WHAT THE TASK REQUIRES - Write out each line of the entries below that holds the word "also".

=== PROVIDED ENTRIES ===

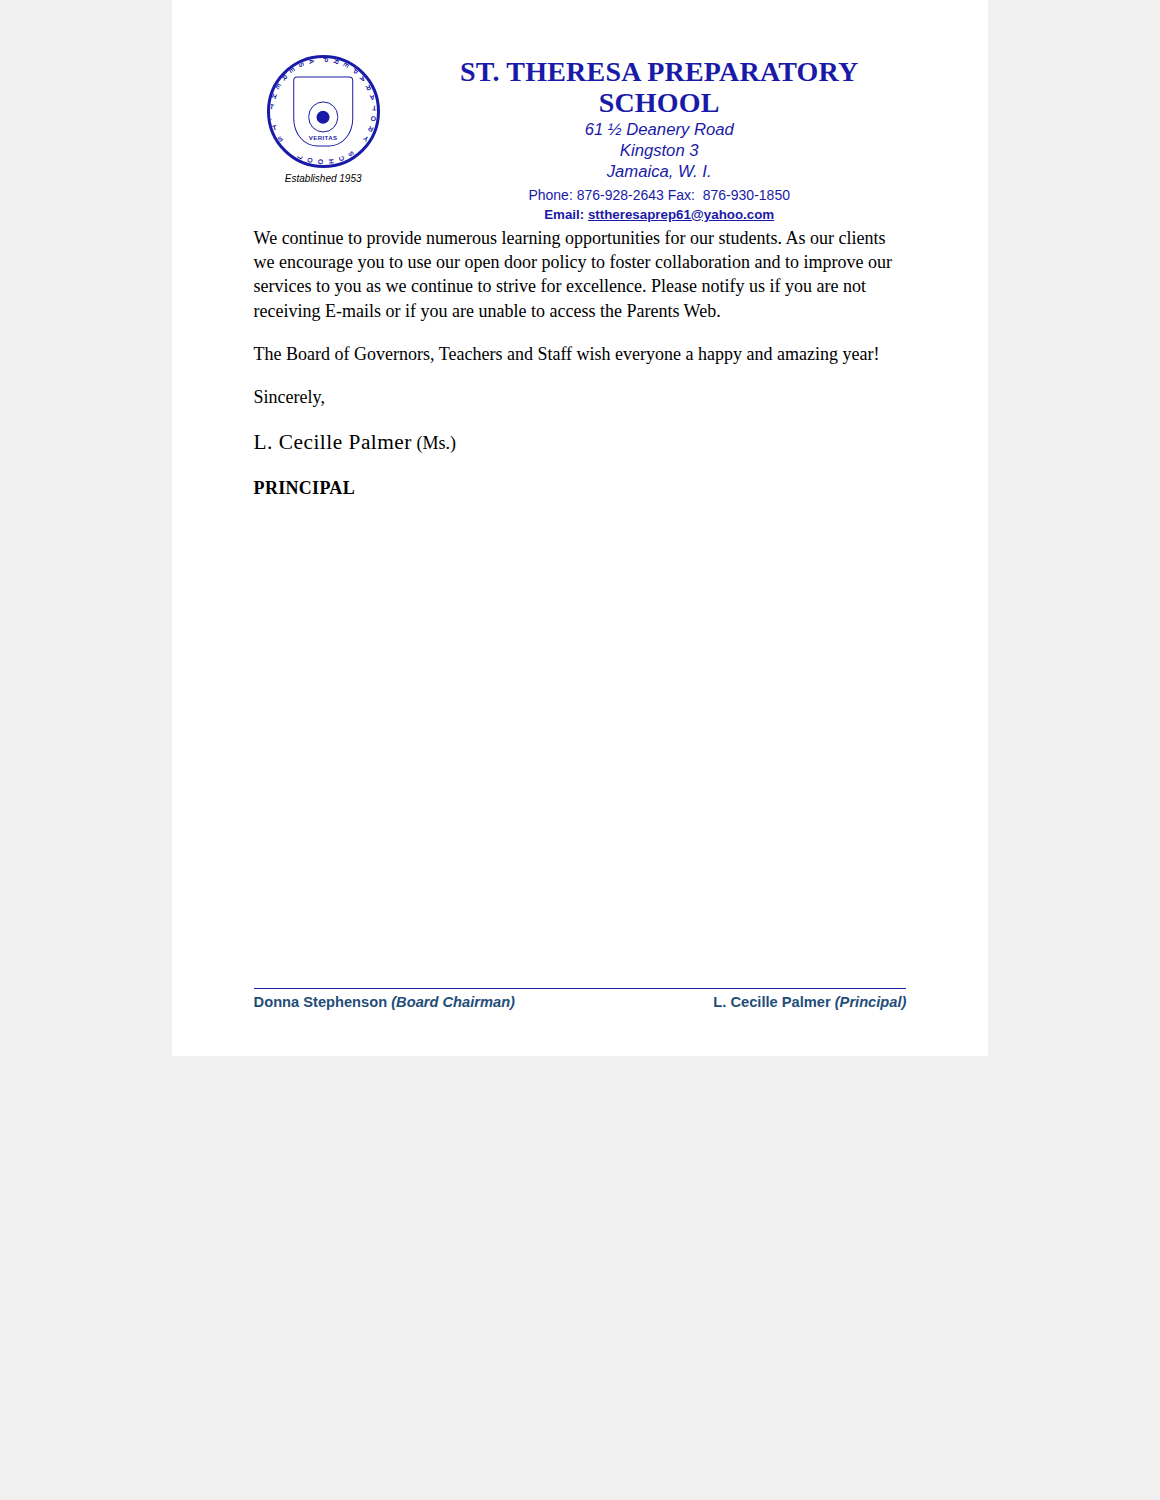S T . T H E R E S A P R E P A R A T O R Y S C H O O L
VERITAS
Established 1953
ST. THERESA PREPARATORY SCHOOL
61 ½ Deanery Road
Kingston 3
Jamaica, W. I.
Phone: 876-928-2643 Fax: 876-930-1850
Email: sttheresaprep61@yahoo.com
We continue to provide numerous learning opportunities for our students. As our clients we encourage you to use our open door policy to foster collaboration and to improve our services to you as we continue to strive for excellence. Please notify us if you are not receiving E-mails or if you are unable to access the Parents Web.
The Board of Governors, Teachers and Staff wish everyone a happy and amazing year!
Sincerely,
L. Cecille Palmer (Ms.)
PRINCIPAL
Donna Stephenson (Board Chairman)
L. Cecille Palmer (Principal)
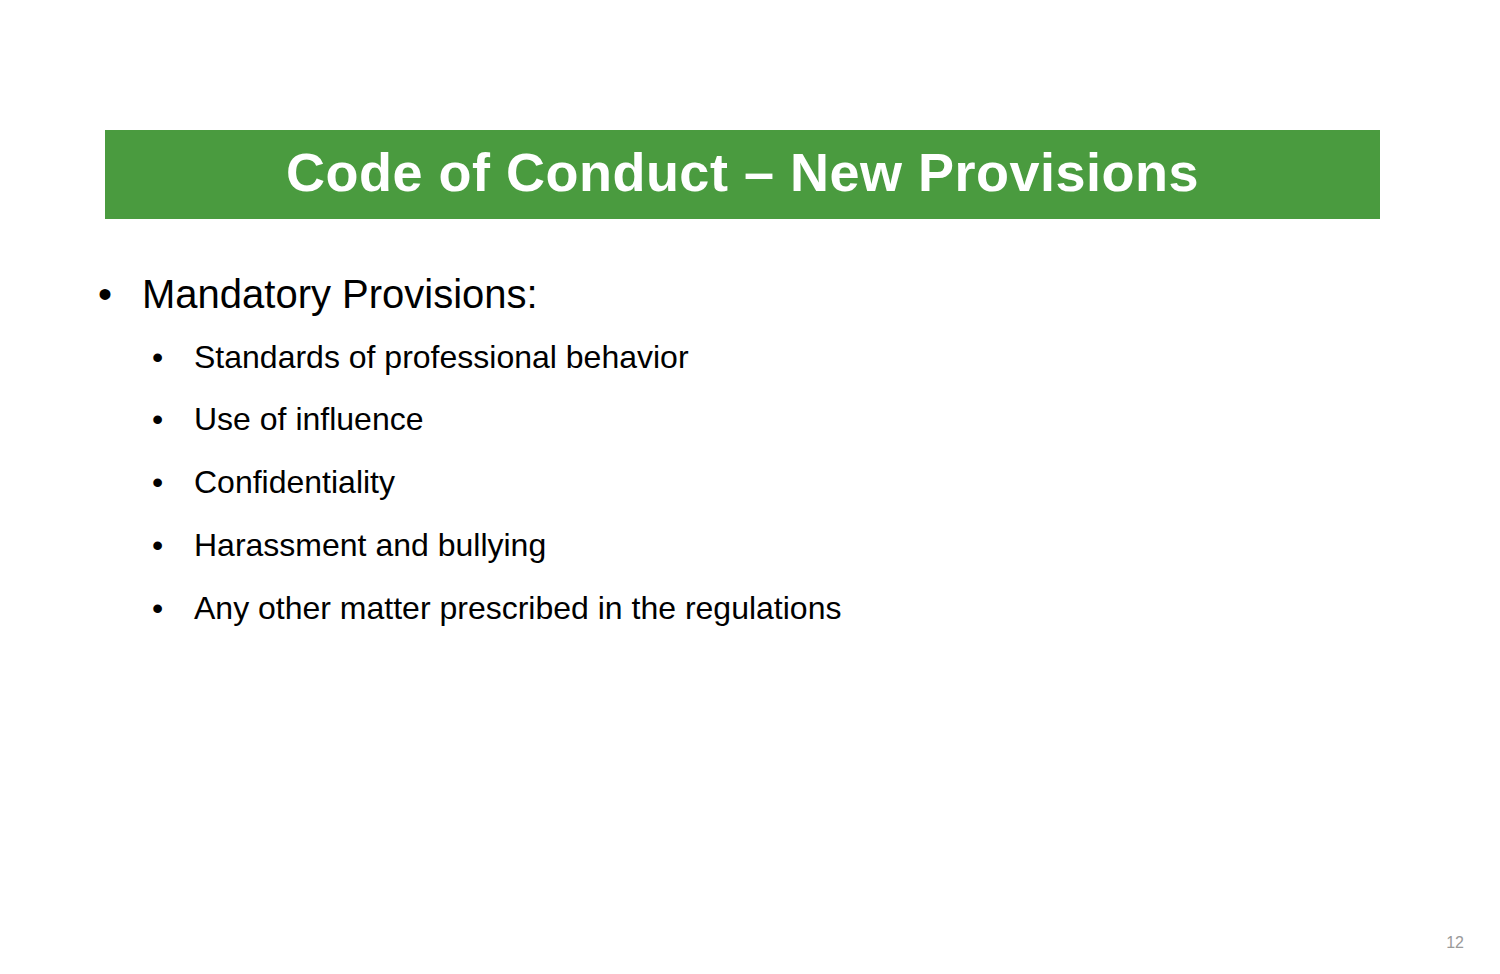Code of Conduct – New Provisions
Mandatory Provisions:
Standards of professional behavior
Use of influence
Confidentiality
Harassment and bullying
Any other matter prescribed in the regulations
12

===
=== PROVIDED ENTRIES ===

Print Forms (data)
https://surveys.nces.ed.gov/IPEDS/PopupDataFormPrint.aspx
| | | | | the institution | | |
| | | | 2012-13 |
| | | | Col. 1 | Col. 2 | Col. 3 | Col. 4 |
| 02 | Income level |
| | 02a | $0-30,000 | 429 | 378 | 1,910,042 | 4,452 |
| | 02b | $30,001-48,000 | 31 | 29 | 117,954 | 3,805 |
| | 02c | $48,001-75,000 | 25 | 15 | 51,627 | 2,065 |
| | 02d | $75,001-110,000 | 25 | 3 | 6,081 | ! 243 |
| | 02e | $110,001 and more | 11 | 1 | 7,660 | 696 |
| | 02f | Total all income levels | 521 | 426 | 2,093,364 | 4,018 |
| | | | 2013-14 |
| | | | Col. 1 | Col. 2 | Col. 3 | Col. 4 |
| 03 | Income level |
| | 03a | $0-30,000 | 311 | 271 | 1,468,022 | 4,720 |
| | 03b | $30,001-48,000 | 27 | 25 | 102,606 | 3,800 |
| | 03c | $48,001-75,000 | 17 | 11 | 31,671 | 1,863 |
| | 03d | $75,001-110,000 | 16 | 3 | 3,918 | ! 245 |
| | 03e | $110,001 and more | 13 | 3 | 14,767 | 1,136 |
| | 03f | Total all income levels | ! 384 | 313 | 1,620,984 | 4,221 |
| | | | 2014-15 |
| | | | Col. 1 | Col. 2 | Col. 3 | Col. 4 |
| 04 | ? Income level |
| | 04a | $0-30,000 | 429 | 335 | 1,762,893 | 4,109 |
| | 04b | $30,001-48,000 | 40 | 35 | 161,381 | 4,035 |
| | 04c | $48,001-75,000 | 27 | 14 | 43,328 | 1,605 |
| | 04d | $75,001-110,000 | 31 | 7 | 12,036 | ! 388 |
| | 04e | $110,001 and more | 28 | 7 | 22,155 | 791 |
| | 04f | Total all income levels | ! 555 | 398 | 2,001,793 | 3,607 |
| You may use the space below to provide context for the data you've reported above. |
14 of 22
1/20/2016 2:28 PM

===
=== PROVIDED ENTRIES ===

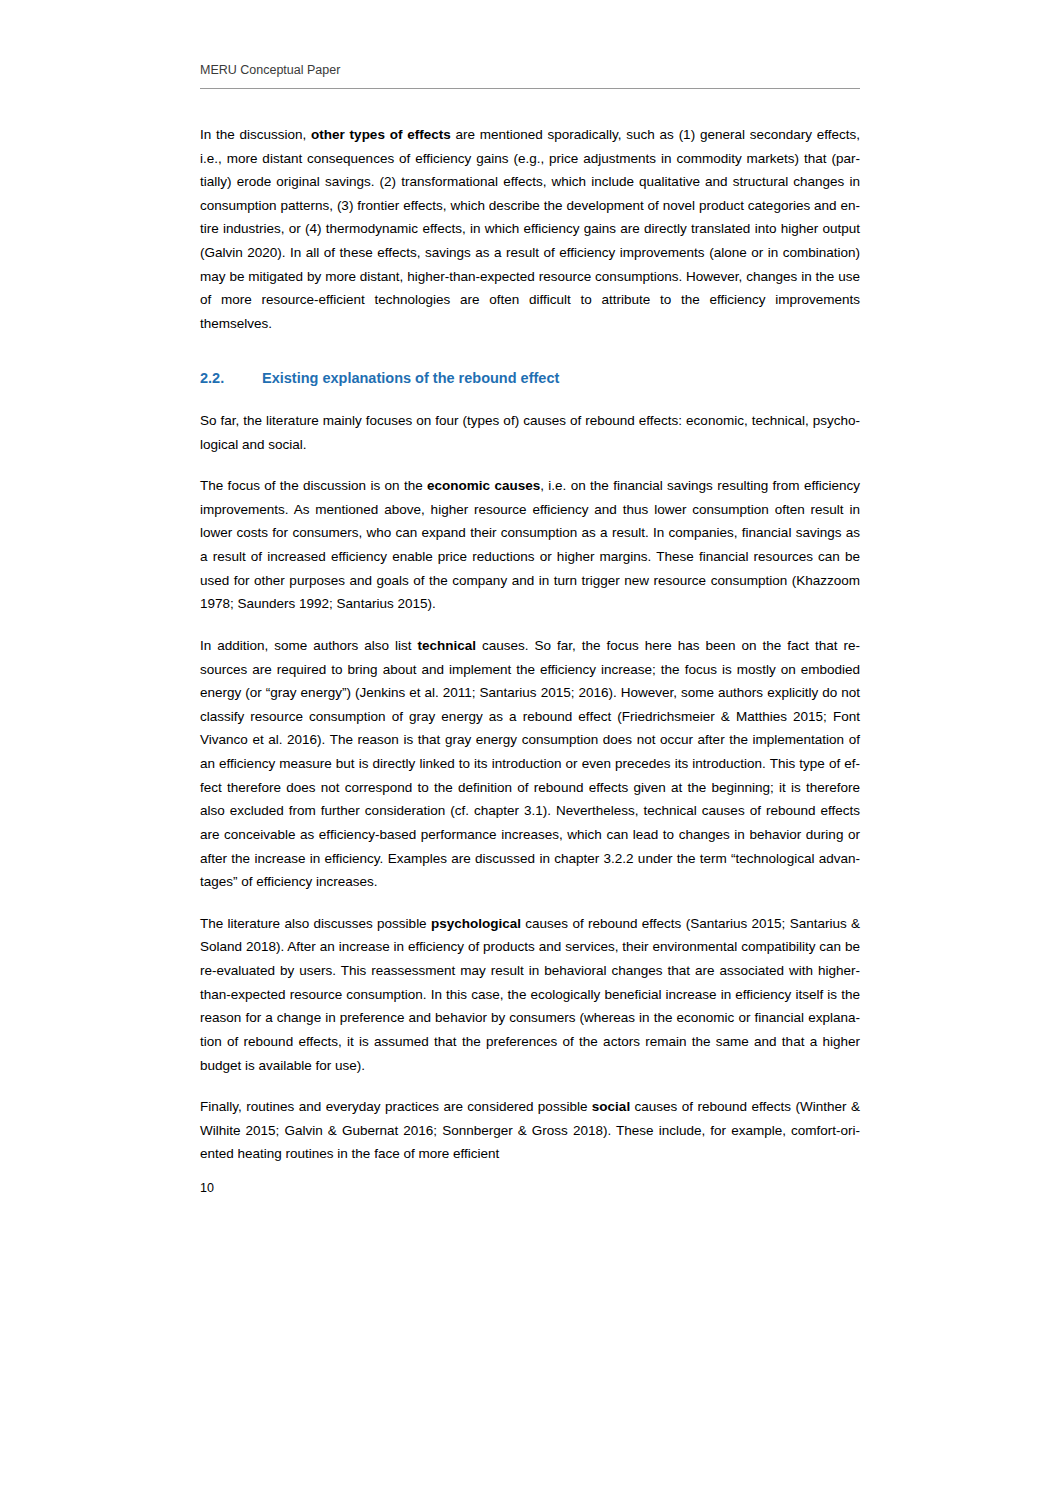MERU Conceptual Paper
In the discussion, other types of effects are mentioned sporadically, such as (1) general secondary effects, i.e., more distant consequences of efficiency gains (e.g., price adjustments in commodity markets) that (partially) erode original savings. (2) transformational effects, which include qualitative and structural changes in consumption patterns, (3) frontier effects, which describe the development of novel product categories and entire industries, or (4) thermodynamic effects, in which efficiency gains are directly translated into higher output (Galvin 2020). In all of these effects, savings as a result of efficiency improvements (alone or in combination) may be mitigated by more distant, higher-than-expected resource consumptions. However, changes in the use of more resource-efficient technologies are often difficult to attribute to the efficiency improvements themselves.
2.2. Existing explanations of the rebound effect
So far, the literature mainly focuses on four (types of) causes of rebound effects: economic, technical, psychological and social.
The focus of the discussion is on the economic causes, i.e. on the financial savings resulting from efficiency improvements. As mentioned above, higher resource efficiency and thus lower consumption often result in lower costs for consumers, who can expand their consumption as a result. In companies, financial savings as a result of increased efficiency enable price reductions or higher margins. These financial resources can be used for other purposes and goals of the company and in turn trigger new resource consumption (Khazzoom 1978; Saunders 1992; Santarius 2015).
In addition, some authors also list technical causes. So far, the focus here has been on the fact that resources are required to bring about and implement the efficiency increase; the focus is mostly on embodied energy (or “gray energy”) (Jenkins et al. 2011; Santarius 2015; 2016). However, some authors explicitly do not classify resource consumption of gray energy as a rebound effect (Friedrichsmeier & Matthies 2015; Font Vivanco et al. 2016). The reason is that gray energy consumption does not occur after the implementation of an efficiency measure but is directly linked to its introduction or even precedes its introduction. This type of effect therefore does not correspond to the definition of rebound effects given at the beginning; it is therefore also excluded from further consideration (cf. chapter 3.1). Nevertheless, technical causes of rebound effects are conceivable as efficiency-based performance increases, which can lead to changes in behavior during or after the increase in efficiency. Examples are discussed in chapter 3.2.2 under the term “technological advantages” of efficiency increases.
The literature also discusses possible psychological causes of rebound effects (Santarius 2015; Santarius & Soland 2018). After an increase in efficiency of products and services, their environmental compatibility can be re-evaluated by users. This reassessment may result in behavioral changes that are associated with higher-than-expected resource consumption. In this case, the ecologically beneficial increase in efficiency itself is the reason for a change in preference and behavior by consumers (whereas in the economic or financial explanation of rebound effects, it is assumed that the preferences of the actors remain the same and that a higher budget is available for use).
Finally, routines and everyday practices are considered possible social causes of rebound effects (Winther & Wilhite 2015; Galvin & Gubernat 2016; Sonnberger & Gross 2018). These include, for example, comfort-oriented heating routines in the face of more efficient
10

===

OUTPUT OF THE TASK -
In addition, some authors also list technical causes. So far, the focus here has been on the fact that resources are required to bring about and implement the efficiency increase; the focus is mostly on embodied energy (or “gray energy”) (Jenkins et al. 2011; Santarius 2015; 2016). However, some authors explicitly do not classify resource consumption of gray energy as a rebound effect (Friedrichsmeier & Matthies 2015; Font Vivanco et al. 2016). The reason is that gray energy consumption does not occur after the implementation of an efficiency measure but is directly linked to its introduction or even precedes its introduction. This type of effect therefore does not correspond to the definition of rebound effects given at the beginning; it is therefore also excluded from further consideration (cf. chapter 3.1). Nevertheless, technical causes of rebound effects are conceivable as efficiency-based performance increases, which can lead to changes in behavior during or after the increase in efficiency. Examples are discussed in chapter 3.2.2 under the term “technological advantages” of efficiency increases.
The literature also discusses possible psychological causes of rebound effects (Santarius 2015; Santarius & Soland 2018). After an increase in efficiency of products and services, their environmental compatibility can be re-evaluated by users. This reassessment may result in behavioral changes that are associated with higher-than-expected resource consumption. In this case, the ecologically beneficial increase in efficiency itself is the reason for a change in preference and behavior by consumers (whereas in the economic or financial explanation of rebound effects, it is assumed that the preferences of the actors remain the same and that a higher budget is available for use).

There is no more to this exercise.